Second, sustainable development opens the window for more flexible and diverse engagement modalities, together with the participation of nontraditional stakeholders. So far business actors, particularly state-owned enterprises, sovereign funds and governments have played a leading role under the current cooperation mechanisms. But some initiatives that engage nontraditional players have started to emerge. For example, Abu Dhabi hosted the Asia Venture Philanthropy Network 2024 Global Conference, a gathering which attracted various stakeholders such as family offices, foundations, private investors, and startups.
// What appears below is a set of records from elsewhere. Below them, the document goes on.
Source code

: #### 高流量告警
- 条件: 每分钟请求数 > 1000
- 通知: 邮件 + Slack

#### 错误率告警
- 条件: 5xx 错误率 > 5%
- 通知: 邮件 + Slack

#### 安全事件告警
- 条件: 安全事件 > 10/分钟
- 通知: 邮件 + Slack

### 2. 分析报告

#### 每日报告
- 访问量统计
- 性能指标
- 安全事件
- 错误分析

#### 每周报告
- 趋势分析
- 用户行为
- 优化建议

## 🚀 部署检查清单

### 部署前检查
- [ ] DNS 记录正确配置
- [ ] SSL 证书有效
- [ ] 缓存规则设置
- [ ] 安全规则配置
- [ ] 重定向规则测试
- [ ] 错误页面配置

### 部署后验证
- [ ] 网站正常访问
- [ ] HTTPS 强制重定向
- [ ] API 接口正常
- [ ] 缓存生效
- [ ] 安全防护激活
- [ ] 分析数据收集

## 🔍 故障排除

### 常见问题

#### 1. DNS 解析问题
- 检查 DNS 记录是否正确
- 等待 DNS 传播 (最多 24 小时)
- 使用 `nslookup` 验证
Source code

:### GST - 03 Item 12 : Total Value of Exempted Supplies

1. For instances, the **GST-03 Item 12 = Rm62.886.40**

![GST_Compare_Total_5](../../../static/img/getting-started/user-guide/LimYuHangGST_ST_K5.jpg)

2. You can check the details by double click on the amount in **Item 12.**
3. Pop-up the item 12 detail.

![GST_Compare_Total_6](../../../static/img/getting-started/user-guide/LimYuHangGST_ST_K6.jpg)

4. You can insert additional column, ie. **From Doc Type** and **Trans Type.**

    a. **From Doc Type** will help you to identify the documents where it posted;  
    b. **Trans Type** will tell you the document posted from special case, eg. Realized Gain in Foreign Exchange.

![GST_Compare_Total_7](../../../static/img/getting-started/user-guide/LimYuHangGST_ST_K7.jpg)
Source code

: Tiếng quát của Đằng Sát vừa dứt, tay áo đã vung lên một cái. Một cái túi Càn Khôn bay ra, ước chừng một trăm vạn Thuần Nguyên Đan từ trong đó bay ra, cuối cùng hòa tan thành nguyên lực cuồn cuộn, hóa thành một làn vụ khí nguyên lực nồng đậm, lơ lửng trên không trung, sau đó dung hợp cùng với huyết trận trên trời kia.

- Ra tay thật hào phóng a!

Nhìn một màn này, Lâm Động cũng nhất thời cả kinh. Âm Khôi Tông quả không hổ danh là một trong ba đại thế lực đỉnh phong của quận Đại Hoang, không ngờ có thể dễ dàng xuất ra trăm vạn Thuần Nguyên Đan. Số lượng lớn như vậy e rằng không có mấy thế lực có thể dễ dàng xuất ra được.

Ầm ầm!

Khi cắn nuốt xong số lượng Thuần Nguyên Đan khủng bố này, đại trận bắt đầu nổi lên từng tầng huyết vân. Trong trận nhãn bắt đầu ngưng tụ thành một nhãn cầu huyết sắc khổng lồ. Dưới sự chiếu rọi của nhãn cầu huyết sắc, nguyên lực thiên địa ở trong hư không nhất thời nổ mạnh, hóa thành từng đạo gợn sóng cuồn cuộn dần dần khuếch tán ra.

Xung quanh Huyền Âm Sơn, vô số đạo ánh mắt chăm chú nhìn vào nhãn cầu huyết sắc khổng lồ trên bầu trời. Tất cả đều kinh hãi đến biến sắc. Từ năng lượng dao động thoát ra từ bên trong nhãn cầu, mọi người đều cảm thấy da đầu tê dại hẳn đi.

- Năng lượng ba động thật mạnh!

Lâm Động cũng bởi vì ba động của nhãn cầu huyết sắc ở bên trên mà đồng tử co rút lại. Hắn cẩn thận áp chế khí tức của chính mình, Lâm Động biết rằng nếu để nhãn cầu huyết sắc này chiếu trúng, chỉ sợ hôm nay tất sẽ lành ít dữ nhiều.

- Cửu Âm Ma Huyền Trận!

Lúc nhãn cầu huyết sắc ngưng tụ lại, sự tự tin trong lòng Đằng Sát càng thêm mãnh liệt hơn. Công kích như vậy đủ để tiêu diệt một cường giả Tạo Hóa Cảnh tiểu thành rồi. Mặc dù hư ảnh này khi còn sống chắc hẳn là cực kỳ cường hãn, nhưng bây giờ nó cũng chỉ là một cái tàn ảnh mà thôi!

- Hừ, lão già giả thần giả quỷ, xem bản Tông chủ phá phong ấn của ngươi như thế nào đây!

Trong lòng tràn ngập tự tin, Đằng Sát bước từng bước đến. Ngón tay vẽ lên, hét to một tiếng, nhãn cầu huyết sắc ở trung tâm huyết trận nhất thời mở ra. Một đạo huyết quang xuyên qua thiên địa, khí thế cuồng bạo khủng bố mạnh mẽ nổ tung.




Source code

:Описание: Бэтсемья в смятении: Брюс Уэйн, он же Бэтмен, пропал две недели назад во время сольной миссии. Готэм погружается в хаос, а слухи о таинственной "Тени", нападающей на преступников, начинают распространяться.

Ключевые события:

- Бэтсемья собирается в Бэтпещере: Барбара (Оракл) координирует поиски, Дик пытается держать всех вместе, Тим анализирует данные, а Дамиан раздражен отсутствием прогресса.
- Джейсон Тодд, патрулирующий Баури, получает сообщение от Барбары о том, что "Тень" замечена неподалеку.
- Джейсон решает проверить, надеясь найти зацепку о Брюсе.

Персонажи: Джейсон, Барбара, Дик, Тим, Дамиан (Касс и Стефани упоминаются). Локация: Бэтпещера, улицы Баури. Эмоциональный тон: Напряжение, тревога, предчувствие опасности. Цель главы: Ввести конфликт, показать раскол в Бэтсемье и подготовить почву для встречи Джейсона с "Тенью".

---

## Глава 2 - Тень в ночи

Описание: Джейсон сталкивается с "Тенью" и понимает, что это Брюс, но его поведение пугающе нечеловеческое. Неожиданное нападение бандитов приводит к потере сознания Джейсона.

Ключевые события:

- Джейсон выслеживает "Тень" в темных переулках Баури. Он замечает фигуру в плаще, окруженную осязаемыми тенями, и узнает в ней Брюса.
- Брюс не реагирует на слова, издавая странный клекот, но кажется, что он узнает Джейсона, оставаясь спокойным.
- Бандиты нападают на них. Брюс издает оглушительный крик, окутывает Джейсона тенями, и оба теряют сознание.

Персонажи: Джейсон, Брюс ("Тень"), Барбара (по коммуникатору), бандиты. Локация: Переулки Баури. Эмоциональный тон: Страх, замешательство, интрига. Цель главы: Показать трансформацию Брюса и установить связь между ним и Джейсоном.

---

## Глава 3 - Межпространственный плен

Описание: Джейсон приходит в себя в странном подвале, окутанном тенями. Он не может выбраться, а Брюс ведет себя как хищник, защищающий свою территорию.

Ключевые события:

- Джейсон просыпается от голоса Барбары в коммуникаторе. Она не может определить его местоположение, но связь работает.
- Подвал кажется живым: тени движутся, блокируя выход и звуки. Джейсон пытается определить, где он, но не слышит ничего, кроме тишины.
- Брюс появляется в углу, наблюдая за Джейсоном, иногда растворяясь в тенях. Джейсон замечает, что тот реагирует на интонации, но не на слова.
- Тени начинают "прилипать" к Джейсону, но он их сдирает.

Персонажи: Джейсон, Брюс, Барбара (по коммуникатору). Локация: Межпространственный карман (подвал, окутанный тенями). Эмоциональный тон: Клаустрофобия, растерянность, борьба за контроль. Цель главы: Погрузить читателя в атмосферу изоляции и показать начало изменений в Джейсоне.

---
It is the first time this kind of event has been held in an Arab nation, although trade fairs and industry exhibitions have been convened in the region in recent years. Other philanthropic players from China and Arab nations, such as leading foundations and high-net-worth individuals may also be engaged at different levels. Undoubtedly, sustainable development as an umbrella that breaks the boundaries between sectors, as well as that between businesses and nonprofits, offers opportunities for China and the Arab world to engage various stakeholders and deepen their collaboration.

Last, sustainable development looks into the instruments and opportunities that originate from the strengths and potentials of China and Arab nations. Current bilateral mechanisms have not fully leveraged domestic sustainability resources from both sides. China and Arab nations are pursuing international alignment on either ESG or CSR reporting, yet possible action plans for sustainability between the two are underdeveloped. Looking to the future, emerging Generation Z investors and entrepreneurs from both sides possess a sustainable ambition unprecedentedly, who take not only business-bound benefits but also people- and planet-centered agendas into account. Therefore, sustainable development can be a language to connect actors, either technology-powered Chinese players or financing-powered Arab players who are performing their sustainable duties in silo currently, and to boost social innovation to translate ambitions into reality.

Wang Rui


Deng Minne

Wang Rui is China representative of nonprofit organization GlobalGiving. Deng Minne is a consultant on ESG and CSR. The authors contributed this article to China Watch, a think tank powered by China Daily.